Bu açıklamalara göre; geçici kabul rejmine ilişkin koşulların ihlali halinde daha önce taminata bağlanan gümrük vergi ve resimleri için, 6183 sayılı Kanunun yukarıda açıklanan 56'ncı maddesi uyarınca işlem yapılması gerektiğinden; tahakkuk niteliğinde olmayan bu işleme karşı, doğrudan idari dava açma yerine, Gümrük Kanununda tahakkuk işlemleri için öngörülen idari itiraz yoluna başvurulmasının, idari dava açma süresi üzerinde herhangi bir etkisi yoktur.

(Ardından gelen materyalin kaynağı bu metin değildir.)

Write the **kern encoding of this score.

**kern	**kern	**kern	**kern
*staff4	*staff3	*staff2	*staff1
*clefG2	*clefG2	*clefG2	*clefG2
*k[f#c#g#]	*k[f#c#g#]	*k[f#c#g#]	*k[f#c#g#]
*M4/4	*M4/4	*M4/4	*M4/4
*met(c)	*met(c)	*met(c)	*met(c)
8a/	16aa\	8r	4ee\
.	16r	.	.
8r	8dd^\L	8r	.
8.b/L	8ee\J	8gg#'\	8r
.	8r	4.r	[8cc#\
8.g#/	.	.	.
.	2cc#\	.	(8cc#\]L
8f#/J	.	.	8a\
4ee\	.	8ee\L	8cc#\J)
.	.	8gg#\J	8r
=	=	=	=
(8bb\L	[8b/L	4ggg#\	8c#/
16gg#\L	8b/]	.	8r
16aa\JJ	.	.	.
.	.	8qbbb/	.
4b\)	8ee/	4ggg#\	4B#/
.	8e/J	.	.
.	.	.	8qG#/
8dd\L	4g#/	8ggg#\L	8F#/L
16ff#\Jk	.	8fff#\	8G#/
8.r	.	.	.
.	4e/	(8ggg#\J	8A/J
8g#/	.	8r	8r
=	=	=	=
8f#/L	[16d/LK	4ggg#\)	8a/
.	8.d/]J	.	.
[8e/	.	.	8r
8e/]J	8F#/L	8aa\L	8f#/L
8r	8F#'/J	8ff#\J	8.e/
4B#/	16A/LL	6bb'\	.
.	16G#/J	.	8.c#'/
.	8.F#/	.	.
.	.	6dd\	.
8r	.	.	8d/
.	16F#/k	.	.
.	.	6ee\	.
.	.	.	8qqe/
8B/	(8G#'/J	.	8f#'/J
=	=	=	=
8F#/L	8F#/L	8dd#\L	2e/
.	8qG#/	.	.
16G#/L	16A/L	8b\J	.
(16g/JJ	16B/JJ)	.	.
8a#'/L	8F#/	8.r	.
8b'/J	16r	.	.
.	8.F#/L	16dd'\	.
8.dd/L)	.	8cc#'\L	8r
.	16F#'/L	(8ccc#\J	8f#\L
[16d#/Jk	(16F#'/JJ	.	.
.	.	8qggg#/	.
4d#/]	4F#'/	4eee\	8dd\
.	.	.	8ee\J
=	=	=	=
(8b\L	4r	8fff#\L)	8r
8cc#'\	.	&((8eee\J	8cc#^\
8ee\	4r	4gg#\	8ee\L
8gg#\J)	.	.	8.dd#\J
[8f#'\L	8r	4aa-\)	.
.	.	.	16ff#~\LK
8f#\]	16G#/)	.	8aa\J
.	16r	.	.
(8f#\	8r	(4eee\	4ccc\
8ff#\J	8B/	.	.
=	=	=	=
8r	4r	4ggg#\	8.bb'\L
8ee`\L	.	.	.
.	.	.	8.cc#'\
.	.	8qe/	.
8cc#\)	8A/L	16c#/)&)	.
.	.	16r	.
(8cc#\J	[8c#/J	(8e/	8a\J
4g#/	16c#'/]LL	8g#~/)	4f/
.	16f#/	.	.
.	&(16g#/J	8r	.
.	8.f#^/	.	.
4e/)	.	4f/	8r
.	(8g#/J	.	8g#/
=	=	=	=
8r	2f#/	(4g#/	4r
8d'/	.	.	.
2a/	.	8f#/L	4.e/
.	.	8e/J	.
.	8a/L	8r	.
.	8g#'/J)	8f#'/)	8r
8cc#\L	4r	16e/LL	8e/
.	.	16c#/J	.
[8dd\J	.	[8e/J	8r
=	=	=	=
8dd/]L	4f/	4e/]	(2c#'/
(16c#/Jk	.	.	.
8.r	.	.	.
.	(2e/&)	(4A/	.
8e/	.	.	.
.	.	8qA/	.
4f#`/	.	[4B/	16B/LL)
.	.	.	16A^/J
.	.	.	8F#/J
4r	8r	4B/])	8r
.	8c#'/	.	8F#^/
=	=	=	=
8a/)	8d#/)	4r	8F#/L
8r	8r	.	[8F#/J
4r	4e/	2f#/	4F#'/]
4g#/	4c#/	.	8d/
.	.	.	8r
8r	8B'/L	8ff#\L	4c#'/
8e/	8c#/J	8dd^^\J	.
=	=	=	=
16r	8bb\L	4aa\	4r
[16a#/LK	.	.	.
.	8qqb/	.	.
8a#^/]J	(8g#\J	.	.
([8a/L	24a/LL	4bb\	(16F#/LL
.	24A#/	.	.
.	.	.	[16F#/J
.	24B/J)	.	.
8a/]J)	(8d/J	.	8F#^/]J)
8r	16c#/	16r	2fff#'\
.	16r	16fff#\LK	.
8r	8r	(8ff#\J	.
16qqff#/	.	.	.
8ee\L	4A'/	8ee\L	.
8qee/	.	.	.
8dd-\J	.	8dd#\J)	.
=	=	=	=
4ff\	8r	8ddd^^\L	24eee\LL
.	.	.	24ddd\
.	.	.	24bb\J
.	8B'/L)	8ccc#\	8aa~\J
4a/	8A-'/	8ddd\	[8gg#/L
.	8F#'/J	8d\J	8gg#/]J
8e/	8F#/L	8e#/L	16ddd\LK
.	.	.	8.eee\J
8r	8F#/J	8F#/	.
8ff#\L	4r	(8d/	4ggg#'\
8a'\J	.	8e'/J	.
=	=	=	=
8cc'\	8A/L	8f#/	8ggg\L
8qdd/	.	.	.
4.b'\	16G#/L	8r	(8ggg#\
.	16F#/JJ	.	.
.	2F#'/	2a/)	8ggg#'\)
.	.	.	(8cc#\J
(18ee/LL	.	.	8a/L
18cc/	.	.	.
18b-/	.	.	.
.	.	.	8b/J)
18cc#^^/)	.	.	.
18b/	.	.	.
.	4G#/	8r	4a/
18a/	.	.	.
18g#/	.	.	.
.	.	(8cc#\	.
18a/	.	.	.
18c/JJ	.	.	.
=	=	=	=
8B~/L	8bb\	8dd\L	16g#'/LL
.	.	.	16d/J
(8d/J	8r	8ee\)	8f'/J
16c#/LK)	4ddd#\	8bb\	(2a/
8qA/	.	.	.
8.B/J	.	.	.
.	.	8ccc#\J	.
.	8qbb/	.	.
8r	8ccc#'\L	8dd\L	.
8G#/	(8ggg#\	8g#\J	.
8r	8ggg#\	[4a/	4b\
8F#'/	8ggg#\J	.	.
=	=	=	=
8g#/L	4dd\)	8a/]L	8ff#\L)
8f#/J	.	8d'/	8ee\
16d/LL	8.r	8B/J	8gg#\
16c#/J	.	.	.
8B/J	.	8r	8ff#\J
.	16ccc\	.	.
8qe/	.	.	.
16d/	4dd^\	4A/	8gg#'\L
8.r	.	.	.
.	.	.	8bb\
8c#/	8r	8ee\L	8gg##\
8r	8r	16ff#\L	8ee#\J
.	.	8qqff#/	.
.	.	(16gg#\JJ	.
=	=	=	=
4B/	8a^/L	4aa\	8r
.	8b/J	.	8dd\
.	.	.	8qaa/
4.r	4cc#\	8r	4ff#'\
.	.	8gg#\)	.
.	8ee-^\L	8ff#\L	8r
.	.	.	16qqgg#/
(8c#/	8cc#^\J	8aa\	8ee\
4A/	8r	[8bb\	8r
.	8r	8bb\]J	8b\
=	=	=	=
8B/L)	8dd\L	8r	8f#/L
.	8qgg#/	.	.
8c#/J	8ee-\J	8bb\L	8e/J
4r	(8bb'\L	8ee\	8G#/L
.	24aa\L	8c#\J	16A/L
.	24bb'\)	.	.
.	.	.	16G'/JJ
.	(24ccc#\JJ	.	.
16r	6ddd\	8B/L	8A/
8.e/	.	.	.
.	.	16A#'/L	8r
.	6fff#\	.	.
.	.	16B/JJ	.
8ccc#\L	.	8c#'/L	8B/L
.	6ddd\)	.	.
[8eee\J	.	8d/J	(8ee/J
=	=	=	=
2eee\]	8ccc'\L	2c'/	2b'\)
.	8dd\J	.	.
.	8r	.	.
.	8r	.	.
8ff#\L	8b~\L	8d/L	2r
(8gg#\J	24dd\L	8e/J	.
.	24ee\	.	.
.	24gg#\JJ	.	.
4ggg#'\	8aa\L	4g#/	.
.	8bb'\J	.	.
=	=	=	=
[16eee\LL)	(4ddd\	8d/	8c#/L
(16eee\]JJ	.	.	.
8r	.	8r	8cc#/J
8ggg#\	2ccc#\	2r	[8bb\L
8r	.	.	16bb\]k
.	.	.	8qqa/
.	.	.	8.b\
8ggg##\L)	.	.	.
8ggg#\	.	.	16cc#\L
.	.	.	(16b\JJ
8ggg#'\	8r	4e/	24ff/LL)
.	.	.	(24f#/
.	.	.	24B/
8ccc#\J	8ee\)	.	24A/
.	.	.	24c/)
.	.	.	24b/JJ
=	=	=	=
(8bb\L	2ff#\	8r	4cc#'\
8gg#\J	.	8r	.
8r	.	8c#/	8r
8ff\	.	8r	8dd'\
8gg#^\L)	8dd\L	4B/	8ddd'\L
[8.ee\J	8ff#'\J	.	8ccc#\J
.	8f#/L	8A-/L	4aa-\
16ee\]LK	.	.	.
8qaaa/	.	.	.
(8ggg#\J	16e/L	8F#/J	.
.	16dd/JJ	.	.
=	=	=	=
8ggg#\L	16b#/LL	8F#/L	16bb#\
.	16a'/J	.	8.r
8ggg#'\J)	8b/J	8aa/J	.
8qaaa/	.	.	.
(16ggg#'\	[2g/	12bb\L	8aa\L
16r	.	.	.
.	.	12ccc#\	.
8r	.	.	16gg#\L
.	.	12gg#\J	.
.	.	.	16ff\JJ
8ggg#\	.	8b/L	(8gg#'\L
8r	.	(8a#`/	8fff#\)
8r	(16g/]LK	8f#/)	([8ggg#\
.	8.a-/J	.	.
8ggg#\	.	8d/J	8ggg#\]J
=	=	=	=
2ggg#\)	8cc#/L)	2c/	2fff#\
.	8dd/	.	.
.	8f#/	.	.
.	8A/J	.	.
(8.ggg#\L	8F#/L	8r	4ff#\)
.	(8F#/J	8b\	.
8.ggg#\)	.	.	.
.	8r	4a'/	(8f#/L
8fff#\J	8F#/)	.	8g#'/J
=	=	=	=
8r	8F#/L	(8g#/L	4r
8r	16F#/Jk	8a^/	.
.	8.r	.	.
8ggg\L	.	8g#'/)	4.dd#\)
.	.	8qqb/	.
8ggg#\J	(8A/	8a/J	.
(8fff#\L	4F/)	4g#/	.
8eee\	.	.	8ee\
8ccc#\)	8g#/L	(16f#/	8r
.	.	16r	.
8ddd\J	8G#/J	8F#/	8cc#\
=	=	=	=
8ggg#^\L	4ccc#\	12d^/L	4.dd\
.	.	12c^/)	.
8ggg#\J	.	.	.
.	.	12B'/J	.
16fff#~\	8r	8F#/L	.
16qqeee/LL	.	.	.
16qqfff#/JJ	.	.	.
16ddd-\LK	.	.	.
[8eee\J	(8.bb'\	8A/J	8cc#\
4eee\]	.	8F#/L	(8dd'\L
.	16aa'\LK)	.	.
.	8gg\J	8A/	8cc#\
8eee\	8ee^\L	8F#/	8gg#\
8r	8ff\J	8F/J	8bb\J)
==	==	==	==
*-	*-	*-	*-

Bu durumda; geçici ithal esnasında tahakkuk ettirilerek teminata bağlanan vergi ve resimlerin tahsili amacıyla, 6183 sayılı Kanununun 56'ncı maddesi uyarınca tesis edilip davacıya 26.11.1999 gününde bildirilen işleme karşı 31.1.2000 gününde açılan davanın süre aşımı yönünden reddi gerekeceğinden; Mahkemece, idari itiraz yolları tüketilmeden tahakkukun kesinleşmeyeceği gerekçesiyle verilen kararda isabet görülmemiştir.

Açıklanan nedenle, temyiz isteminin kabulüne; Mahkeme kararının bozulmasına, bozma kararı üzerine yeniden verilecek kararla birlikte yargılama giderleri de hüküm altına alınacağından, bu hususta ayrıca hüküm tesisine gerek bulunmadığına, 21.10.2002 gününde oybirliği ile karar verildi.